The increases aren’t just limited to China-U.S. lanes either. European shippers are also paying premiums for shipments from both China to the EU and from the EU to North America.
One of China’s largest retailers is stepping into the world of autonomous logistics.
According to CX Tech, Cainiao, Alibaba’s logistics unit, is working to develop a fleet of self-driving trucks to augment its logistics workforce.
Alibaba also expects as many as 1,000 autonomous delivery robots within the next year, joining its competitors JD.com and Meituan in piloting new autonomous means to solve the last mile.
Reuters points out that most autonomous vehicle development is currently taking place among startups and existing vehicle manufacturers, and not retailers or LSPs.
The German parliament passed what might be the first post-pandemic laws governing supply chains Friday, as recent challenges have brought increased scrutiny on the importance of these vast global networks.
According to Reuters, the German supply chain act will hold companies of a certain size accountable for human rights and environmental abuses that occur across their global supply chains.
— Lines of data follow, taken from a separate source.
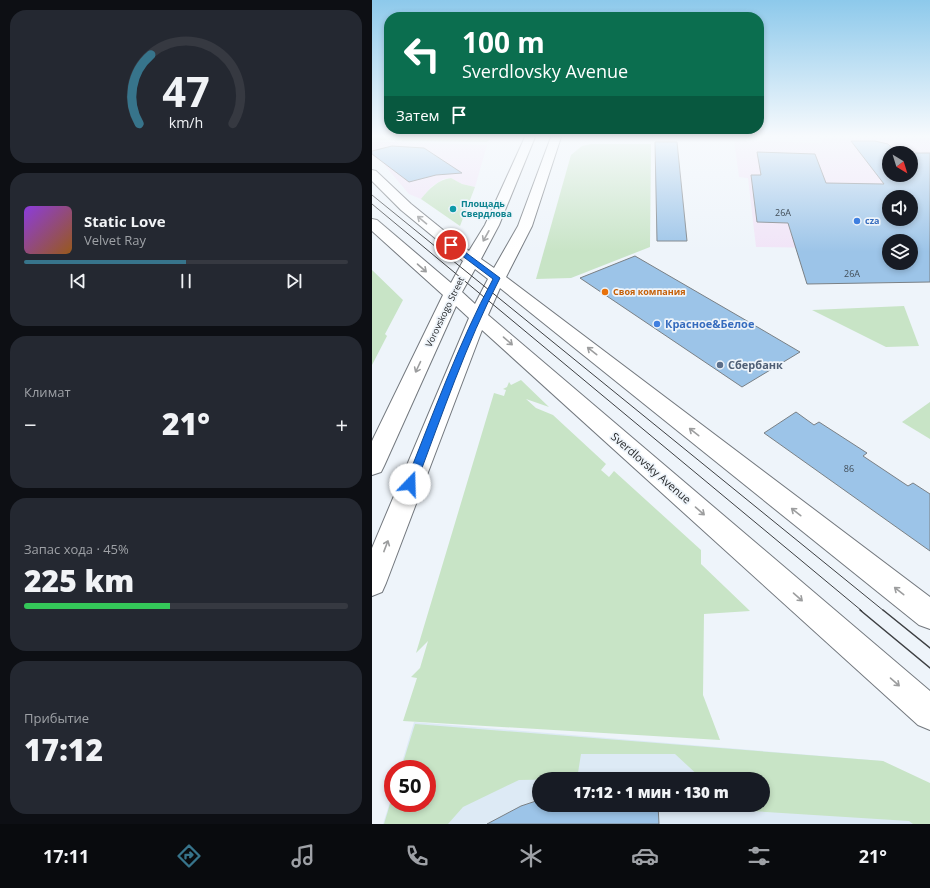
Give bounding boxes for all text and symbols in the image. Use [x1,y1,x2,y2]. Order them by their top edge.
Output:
text: 100 m [462,23,545,61]
icon: left [396,28,448,80]
text: Sverdlovsky Avenue [462,59,628,83]
text: 47 [162,63,210,119]
icon: arrive [448,104,470,126]
text: Затем [396,105,440,125]
text: km/h [169,113,203,132]
north arrow [882,146,918,182]
map controls [882,146,918,270]
button: sound [882,190,918,226]
place label: Площадь Свердлова [461,197,512,220]
marker: Площадь Свердлова [448,204,458,214]
house number: 26А [775,206,791,219]
text: Static Love [84,211,166,231]
place label: cza [865,214,879,227]
one-way arrow [417,216,427,225]
marker: cza [852,216,862,226]
pin [434,228,468,262]
one-way arrow [482,230,489,242]
text: Velvet Ray [84,231,146,249]
icon: arrive [440,234,462,256]
button: layers [882,234,918,270]
one-way arrow [417,263,428,272]
house number: 26А [844,267,860,280]
icon: previous [67,270,89,292]
icon: pause [175,270,197,292]
icon: next [283,270,305,292]
street label: Vorovskogo Street [422,275,467,349]
place label: Своя компания [613,285,685,298]
marker: Своя компания [600,287,610,297]
place label: Красное&Белое [665,316,755,331]
marker: Красное&Белое [652,319,662,329]
one-way arrow [503,337,514,346]
one-way arrow [587,347,597,356]
place label: Сбербанк [728,357,783,372]
one-way arrow [414,360,421,372]
marker: Сбербанк [715,360,725,370]
text: Климат [24,383,71,401]
text: 21° [162,403,210,444]
text: − [24,409,37,439]
text: + [335,409,348,439]
one-way arrow [688,428,699,436]
street label: Sverdlovsky Avenue [608,429,695,507]
house number: 86 [844,462,854,475]
position arrow [389,463,431,505]
one-way arrow [695,506,706,515]
one-way arrow [791,508,802,516]
text: Запас хода · 45% [24,540,129,558]
one-way arrow [383,541,391,553]
text: 225 km [24,560,134,601]
one-way arrow [894,587,905,596]
one-way arrow [793,592,803,601]
one-way arrow [890,678,901,687]
text: Прибытие [24,709,89,727]
text: 17:12 [24,729,103,770]
speed limit sign: 50 [384,760,436,812]
text: 17:12 · 1 мин · 130 m [573,782,729,802]
icon: directions [175,842,203,870]
icon: music [289,842,317,870]
icon: phone [403,842,431,870]
icon: climate [517,842,545,870]
icon: car [631,842,659,870]
icon: filters [745,842,773,870]
text: 17:11 [43,844,89,868]
text: 21° [859,844,887,868]

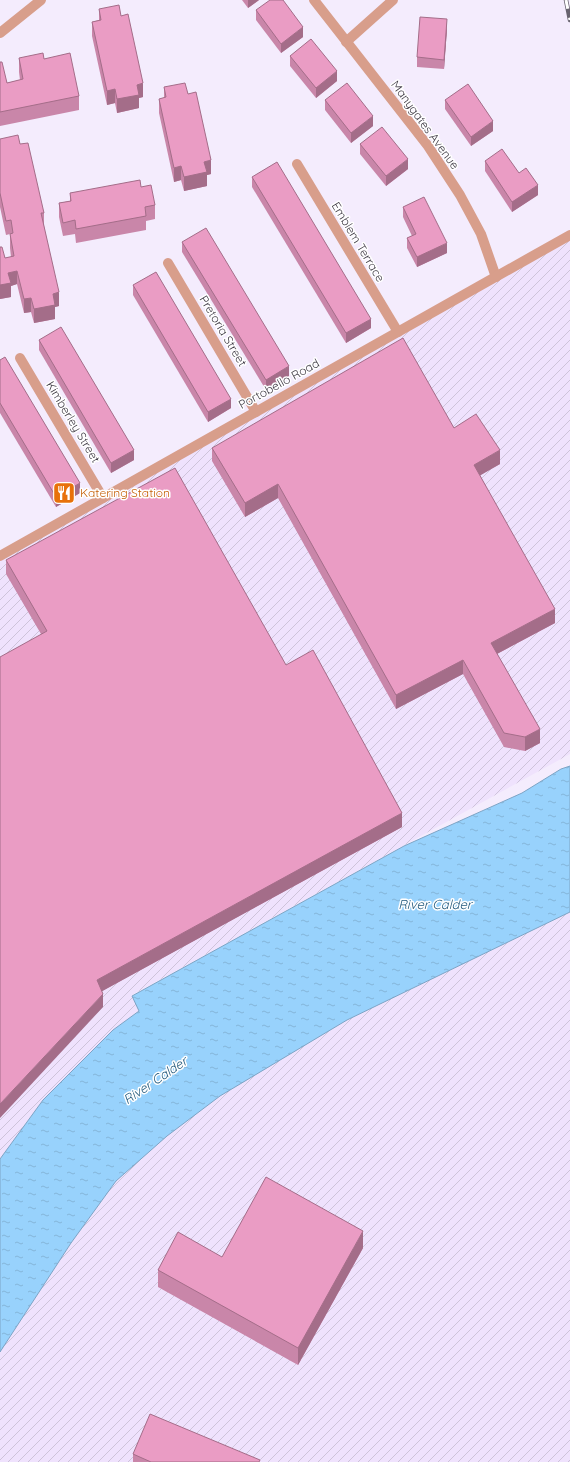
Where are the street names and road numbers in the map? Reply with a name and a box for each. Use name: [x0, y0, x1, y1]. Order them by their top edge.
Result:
street label: Manygates Avenue: [388, 77, 463, 172]
street label: Emblem Terrace: [329, 199, 388, 285]
street label: Pretoria Street: [196, 293, 250, 369]
street label: Portobello Road: [236, 355, 322, 412]
street label: Kimberley Street: [43, 378, 104, 465]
Violation of the new rules could result in fines of up to 2% of a company’s revenue.
The regulation takes effect in 2023 for companies with more than 3,000 German employees and will expand to smaller companies the following year. The laws will affect nearly 5,000 companies by 2024.
Supply chains have come into the spotlight since COVID-19 exposed weaknesses amid a widespread crisis. But even before that, consumers had grown concerned about the standards under which their products were made and moved. Incidents like the tragic 2013 Dhaka factory collapse at Rana Plaza and Apple’s supplier pollution coverup a decade ago highlight the types of issues where the new German laws could have an impact — effectively holding companies responsible for the actions of their suppliers.